Author(s): Enrique Utrilla
The on-ground processing of the wealth of data produced by the Gaia spacecraft is complex and produces a number of complementary data products, that can be used by other members of the DPAC in later processing cycles to further refine their own data. This means that some of the data produced by different teams and at different times during the complete operational period of the mission must be integrated to create comprehensive reference libraries added into the Main Data Base (MDB) so that they are available to all DPAC groups that may need them. This process is described in Section 13.2.1.
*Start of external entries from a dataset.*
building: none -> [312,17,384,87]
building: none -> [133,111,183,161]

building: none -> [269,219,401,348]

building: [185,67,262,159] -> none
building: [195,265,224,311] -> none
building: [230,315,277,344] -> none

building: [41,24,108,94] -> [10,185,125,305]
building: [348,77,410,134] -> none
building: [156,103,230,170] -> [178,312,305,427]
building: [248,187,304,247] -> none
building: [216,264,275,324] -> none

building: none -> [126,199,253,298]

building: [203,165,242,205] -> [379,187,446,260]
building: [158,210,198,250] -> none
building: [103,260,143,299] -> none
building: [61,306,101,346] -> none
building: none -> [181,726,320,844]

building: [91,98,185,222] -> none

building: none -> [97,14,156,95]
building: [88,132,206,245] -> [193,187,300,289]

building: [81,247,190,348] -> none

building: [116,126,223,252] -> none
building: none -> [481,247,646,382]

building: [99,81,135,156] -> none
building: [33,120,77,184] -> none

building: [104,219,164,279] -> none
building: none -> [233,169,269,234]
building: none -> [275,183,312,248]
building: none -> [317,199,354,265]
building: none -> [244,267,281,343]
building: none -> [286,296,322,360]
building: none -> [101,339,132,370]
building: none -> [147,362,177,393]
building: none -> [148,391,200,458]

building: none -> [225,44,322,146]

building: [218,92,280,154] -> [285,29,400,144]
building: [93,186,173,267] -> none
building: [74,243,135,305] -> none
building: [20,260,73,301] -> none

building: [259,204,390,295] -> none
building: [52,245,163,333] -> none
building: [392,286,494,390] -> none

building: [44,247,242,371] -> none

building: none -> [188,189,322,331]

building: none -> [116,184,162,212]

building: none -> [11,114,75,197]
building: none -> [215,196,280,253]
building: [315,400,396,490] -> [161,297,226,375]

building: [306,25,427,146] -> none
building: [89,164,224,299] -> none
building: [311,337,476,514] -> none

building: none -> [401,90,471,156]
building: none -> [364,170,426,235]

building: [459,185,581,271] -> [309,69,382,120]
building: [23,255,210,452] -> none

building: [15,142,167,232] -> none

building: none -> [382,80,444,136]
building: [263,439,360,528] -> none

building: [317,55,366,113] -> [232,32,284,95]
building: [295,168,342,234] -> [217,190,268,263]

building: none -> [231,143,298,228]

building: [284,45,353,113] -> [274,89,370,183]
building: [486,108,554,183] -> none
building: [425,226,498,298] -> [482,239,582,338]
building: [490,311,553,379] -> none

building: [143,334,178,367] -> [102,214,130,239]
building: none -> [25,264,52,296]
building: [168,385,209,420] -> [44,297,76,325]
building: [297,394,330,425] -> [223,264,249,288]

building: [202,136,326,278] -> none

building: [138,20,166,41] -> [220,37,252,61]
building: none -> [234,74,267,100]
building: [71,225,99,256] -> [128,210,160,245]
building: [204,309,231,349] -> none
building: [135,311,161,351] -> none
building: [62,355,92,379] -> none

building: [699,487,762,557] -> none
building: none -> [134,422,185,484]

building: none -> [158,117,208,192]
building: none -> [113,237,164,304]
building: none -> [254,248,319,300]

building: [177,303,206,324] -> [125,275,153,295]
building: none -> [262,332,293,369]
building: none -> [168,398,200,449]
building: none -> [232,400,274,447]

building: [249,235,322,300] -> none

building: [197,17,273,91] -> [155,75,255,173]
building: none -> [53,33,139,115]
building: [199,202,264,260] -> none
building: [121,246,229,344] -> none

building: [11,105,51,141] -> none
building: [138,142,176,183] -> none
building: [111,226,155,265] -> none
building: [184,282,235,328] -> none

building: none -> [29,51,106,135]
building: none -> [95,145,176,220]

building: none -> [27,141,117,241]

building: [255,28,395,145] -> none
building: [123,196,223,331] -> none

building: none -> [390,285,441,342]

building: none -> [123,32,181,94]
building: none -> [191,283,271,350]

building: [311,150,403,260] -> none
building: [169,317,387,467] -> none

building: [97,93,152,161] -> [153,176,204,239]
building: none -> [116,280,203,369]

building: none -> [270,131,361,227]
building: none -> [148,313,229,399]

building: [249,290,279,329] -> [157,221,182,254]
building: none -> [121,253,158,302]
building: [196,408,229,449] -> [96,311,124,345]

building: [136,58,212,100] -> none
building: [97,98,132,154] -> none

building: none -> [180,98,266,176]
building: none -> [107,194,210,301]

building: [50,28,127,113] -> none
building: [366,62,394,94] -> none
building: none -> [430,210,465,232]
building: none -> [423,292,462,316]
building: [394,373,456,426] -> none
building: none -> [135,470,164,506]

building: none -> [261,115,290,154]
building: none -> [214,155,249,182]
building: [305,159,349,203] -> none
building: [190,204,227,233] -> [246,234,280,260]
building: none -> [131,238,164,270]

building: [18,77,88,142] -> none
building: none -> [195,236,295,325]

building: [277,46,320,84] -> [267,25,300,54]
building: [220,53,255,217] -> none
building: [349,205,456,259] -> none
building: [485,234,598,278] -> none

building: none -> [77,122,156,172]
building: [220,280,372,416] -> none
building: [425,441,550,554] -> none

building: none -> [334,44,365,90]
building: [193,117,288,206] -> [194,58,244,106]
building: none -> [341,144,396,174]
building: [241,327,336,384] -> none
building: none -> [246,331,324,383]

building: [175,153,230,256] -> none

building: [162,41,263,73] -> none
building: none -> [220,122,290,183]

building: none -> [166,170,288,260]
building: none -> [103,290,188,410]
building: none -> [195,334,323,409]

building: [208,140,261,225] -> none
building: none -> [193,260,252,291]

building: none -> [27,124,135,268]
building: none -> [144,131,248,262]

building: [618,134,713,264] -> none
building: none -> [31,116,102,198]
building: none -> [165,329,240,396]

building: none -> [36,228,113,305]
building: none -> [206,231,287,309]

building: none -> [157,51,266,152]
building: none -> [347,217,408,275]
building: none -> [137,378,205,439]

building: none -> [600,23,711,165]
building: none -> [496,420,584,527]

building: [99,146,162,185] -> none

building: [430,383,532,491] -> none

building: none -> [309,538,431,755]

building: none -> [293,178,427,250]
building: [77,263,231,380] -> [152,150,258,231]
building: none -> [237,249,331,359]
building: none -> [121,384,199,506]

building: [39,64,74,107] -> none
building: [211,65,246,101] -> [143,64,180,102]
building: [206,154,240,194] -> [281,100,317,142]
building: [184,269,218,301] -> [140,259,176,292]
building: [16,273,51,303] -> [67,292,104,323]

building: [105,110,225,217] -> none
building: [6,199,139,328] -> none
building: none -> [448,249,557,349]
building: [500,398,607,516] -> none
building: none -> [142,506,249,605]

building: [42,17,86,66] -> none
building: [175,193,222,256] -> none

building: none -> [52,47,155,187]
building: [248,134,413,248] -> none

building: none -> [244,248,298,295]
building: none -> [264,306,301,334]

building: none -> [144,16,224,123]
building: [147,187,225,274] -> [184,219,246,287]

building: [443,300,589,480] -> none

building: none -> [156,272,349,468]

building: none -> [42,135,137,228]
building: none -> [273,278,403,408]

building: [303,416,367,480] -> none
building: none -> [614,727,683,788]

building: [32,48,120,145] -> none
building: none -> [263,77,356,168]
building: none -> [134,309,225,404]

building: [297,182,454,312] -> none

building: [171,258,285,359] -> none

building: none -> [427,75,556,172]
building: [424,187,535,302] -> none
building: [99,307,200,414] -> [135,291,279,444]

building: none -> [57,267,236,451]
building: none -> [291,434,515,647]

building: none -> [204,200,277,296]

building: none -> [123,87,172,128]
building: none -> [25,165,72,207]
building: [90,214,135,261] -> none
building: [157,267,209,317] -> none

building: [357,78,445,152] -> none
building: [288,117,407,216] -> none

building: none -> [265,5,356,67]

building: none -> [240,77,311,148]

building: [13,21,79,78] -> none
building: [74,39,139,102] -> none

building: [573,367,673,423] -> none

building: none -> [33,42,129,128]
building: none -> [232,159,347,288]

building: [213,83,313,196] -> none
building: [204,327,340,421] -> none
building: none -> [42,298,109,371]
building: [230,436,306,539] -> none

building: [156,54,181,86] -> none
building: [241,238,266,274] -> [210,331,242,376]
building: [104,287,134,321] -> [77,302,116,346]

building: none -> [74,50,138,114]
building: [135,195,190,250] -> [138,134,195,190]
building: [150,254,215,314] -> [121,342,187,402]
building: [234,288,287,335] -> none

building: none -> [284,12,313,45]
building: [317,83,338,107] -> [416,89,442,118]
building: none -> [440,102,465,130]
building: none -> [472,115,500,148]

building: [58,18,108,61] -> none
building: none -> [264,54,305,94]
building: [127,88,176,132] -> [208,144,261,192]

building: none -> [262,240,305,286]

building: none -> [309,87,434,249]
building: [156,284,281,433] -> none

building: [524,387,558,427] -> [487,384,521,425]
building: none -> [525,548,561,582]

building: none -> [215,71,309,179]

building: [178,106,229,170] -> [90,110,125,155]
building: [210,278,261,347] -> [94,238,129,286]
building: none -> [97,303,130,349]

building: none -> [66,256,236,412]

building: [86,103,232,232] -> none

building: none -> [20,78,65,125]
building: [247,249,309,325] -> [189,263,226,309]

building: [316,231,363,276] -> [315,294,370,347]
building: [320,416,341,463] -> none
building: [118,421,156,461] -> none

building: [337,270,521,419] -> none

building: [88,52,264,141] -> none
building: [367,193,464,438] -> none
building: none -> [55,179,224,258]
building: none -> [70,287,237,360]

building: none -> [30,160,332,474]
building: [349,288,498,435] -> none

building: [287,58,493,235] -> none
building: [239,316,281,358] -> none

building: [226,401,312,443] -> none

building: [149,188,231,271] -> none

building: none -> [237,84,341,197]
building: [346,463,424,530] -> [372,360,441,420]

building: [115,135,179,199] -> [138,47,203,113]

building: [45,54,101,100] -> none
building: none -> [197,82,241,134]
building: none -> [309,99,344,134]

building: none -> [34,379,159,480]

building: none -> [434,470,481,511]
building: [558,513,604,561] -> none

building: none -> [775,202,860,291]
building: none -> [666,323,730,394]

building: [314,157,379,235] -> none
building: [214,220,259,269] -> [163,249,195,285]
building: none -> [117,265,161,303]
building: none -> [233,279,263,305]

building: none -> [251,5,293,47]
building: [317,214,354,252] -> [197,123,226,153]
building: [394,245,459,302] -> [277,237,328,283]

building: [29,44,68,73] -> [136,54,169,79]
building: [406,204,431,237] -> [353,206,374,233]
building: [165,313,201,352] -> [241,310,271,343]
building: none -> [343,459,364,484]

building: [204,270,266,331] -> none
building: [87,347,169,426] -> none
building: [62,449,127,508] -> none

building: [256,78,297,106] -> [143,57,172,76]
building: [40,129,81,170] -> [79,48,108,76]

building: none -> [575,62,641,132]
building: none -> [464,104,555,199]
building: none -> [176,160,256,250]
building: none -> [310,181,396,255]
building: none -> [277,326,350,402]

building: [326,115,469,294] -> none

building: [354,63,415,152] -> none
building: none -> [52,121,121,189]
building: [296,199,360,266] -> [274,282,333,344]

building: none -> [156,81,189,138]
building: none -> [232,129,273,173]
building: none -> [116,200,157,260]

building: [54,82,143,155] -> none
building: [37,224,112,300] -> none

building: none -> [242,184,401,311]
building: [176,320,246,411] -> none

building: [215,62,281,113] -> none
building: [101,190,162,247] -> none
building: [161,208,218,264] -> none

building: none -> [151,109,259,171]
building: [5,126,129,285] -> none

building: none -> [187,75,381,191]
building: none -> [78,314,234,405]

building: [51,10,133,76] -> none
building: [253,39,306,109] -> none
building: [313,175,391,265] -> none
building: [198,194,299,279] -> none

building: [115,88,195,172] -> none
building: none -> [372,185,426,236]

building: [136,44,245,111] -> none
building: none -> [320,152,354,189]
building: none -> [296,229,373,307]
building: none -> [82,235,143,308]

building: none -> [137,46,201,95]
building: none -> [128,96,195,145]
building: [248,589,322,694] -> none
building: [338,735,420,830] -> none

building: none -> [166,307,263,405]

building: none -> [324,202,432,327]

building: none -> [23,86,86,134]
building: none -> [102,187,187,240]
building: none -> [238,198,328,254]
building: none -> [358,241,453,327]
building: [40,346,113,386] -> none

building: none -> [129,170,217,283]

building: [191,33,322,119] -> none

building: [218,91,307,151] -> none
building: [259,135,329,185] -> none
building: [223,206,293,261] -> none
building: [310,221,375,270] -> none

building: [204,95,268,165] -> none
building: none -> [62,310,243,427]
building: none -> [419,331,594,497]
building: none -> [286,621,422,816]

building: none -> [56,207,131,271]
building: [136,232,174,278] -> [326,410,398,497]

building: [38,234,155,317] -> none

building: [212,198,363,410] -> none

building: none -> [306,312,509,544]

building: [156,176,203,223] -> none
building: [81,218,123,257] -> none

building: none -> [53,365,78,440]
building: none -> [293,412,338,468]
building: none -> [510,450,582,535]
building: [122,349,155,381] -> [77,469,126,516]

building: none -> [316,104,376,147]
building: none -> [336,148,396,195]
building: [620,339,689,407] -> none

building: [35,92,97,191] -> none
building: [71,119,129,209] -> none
These integrated records and other MDB data products are the foundations of the data published in the Gaia Catalogue. Nevertheless they contain data in different stages of maturity and quality, and in a format which is convenient for the internal DPAC processing, but not suitable for storage in a database to support queries from the scientific community. As an intermediate step to prepare for the publication, these data are filtered to remove as much as possible data not meeting some minimum quality criteria, and converted to a format more convenient for presentation. These consolidated data are ingested in a DPAC-internal instance of the Gaia Archive database and subject to a process of scientific validation in order to detect potential conversion errors, consistency issues, and problems in the data themselves. This process is described in Section 13.2.3.
This cycle of conversion-ingestion-validation is repeated a number of times as new data becomes available in order to refine both the conversion software and the quality filters themselves. In parallel, some additional support datasets are computed, such as crossmatches between the sources in the new Gaia data and selected external catalogues.
The last steps of the publication process are the removal of some specific fields used internally for validation, the ingestion of these final data in the operational, publicly accessible Gaia Archive database, and the generation of a set of ECSV files which is made available for the direct bulk download of the whole catalogue.